Welcome to PharmOutServices. These terms and conditions outline our terms & conditions for the use of our services.

2. Definitions

  • Service: The services that are provided by pharmacists working in partnership with PharmOutServices
  • Client: The individual or business receiving the service.
  • Agreement: The contract between PharmOutServices jointly with and on behalf of the pharmacist delivering the commissioned service and the Client.

3. Services Provided

PharmOutServices agrees to procure a suitably accredited pharmacist to provide the services as commissioned by the client to meet the criteria specified in the Advanced Service Specification – NHS New Medicine Service (NMS), plus any additions and amendments as they may be made or in any PGD document relevant to the service that has been commissioned. The service will be provided on behalf of the client to any individual nominated by the client and will be carried out by the pharmacist nominated by PharmOutServices. PharmOutServices will act as principle point of contact between the client and the pharmacist, will submit invoices on behalf of the pharmacist and will collect payment on behalf of the pharmacist.

4. Payment Terms

  • Payment is due within 14 days of the invoice date.
  • Late payments may incur a fee of 10% per month.
  • All prices are exclusive of taxes unless otherwise stated.

5. Client Obligations

  • The Client agrees to provide all necessary information and access required for PharmOutServices to perform the services.
  • The Client must ensure that all information provided is accurate and complete.
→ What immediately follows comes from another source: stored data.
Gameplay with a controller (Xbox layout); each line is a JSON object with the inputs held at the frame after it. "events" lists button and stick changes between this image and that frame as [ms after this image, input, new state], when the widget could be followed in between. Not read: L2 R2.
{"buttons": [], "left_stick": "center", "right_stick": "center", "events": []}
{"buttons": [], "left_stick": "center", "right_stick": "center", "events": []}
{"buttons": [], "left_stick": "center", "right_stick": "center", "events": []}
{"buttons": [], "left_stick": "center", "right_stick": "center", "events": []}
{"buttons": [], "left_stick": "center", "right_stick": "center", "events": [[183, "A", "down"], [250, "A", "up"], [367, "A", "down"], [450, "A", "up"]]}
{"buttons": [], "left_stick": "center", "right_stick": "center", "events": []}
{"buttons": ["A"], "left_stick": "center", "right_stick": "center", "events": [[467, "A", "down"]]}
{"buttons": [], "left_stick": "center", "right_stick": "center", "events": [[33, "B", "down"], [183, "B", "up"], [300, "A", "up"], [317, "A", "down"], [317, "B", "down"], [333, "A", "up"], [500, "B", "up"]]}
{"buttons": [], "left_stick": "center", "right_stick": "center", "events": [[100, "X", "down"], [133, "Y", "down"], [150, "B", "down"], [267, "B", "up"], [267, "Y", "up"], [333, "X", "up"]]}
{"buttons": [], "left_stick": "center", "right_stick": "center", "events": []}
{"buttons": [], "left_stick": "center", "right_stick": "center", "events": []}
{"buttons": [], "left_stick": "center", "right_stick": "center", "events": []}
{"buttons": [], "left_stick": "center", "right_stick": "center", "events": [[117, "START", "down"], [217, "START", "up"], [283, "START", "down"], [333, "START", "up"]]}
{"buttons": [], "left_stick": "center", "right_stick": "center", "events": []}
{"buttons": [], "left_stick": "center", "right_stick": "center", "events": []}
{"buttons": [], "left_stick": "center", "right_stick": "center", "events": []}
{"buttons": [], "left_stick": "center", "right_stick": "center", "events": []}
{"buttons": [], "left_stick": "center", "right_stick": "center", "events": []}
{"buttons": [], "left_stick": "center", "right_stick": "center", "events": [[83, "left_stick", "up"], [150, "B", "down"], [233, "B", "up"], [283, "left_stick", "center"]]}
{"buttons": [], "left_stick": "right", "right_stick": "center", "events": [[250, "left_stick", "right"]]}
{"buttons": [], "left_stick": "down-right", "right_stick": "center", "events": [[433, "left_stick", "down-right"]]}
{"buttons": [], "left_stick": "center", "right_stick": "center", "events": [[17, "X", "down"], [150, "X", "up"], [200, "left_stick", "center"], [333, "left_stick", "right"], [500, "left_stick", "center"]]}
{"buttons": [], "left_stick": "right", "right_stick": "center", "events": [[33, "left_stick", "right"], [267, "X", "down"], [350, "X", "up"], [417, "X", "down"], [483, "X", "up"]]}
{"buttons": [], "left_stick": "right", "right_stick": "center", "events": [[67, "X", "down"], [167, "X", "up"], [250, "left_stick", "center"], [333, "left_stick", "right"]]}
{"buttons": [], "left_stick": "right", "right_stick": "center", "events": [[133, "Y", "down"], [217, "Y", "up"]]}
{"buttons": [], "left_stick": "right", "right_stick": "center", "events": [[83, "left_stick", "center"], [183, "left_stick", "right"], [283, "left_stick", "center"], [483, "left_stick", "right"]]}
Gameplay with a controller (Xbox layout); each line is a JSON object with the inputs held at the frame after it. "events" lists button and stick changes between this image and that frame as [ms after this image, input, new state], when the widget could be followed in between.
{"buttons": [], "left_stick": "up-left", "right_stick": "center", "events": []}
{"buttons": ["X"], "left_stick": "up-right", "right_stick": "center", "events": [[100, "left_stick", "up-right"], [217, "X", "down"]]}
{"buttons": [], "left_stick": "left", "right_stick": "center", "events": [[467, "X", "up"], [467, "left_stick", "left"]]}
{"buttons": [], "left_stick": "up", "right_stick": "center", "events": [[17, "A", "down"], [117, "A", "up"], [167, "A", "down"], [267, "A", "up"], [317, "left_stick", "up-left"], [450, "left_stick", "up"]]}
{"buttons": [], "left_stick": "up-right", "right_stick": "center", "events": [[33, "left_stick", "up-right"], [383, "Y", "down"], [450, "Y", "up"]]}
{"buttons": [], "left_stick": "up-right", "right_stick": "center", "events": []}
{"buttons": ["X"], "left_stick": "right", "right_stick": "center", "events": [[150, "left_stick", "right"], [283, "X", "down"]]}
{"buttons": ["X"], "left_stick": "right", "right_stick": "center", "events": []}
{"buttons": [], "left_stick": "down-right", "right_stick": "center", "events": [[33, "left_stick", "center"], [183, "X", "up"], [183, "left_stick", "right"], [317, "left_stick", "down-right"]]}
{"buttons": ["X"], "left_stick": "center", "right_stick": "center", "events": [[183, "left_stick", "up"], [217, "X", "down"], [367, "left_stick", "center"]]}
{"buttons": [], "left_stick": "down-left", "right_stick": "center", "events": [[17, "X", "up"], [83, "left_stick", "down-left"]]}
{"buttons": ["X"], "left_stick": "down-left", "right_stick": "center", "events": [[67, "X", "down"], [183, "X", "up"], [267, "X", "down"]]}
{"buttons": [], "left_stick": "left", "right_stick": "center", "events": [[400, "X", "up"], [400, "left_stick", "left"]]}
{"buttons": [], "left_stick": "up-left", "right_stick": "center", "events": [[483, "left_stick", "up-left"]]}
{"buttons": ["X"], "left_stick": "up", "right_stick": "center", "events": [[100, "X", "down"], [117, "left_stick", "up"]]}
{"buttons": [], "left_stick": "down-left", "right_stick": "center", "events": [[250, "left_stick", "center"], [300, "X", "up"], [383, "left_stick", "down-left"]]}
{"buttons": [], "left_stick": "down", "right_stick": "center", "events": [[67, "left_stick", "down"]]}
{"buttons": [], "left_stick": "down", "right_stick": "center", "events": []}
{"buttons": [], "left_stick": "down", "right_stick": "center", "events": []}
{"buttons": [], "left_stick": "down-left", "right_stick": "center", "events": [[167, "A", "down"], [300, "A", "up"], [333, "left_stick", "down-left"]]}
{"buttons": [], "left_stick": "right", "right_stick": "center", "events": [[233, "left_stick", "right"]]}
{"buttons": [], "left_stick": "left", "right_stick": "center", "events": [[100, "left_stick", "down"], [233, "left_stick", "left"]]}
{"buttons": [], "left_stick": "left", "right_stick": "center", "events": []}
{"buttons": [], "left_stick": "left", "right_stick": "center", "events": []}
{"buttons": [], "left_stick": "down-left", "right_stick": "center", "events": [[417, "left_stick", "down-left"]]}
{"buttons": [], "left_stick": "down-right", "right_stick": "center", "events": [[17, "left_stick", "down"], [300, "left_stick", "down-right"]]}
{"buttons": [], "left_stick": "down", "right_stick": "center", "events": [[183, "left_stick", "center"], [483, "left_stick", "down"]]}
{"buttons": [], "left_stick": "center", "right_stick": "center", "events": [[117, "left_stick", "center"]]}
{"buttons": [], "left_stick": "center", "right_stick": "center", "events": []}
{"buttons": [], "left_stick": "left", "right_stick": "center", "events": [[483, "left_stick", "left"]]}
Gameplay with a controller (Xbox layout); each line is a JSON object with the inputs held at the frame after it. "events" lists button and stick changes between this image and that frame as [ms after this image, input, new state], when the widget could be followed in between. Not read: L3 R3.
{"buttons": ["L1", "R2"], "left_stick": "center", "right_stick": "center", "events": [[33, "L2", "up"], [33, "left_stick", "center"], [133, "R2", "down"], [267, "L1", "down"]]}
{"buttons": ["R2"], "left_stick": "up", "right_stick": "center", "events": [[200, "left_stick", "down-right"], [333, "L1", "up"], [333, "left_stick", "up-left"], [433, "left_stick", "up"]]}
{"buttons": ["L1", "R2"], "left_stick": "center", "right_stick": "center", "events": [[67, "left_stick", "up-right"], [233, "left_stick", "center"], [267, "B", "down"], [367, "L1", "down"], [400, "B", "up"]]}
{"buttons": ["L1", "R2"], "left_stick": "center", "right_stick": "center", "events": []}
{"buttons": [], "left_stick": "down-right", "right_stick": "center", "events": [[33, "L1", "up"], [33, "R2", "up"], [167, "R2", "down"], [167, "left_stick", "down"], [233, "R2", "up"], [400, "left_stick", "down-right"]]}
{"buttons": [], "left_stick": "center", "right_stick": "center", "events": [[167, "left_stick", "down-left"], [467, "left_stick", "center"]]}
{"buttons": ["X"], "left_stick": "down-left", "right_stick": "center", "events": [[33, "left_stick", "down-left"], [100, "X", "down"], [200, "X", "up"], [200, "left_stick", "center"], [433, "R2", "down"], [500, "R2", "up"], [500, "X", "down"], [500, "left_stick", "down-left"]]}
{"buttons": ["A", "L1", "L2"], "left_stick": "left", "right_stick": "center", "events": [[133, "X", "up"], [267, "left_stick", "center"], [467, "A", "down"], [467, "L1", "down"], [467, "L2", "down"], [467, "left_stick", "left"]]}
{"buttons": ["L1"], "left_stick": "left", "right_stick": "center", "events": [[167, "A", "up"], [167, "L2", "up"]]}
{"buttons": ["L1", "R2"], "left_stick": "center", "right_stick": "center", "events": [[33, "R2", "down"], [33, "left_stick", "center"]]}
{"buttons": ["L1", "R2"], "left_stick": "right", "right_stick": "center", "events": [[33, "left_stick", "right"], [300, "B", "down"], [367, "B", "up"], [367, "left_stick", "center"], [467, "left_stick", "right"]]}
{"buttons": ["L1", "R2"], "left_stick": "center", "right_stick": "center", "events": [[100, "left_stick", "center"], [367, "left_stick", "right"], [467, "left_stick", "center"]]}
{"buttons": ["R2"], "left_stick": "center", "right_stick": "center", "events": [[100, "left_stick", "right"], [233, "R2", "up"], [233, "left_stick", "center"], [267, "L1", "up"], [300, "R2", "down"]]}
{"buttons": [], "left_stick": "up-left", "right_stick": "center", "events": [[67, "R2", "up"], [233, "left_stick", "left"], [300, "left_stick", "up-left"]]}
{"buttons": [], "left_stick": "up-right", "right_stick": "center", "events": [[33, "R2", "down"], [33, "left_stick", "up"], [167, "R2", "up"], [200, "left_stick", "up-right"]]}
Neither PharmOutServices, nor any pharmacists providing services that have been introduced by PharmOutServices, can accept any liability or responsibility for ensuring the accuracy and completeness of the information provided, nor for the consequences of any errors or omissions by the client.

6. Confidentiality

All parties agree to keep all information exchanged during the course of the service confidential and not disclose it to any third party without prior written consent.

7. Liability

  • PharmOutServices is not liable for any indirect, incidental, or consequential damages arising from the use of our services.
  • The total liability of PharmOutServices is limited to the amount paid by the Client for the services.

8. Termination

  • Either party may terminate the agreement with 14 days’ written notice.
  • Upon termination, the Client agrees to pay for all services rendered up to the termination date.

9. Governing Law

These terms and conditions are governed by the laws of The United Kingdom

10. Amendments

PharmOutServices reserves the right to amend these terms and conditions at any time. Clients will be notified of any changes.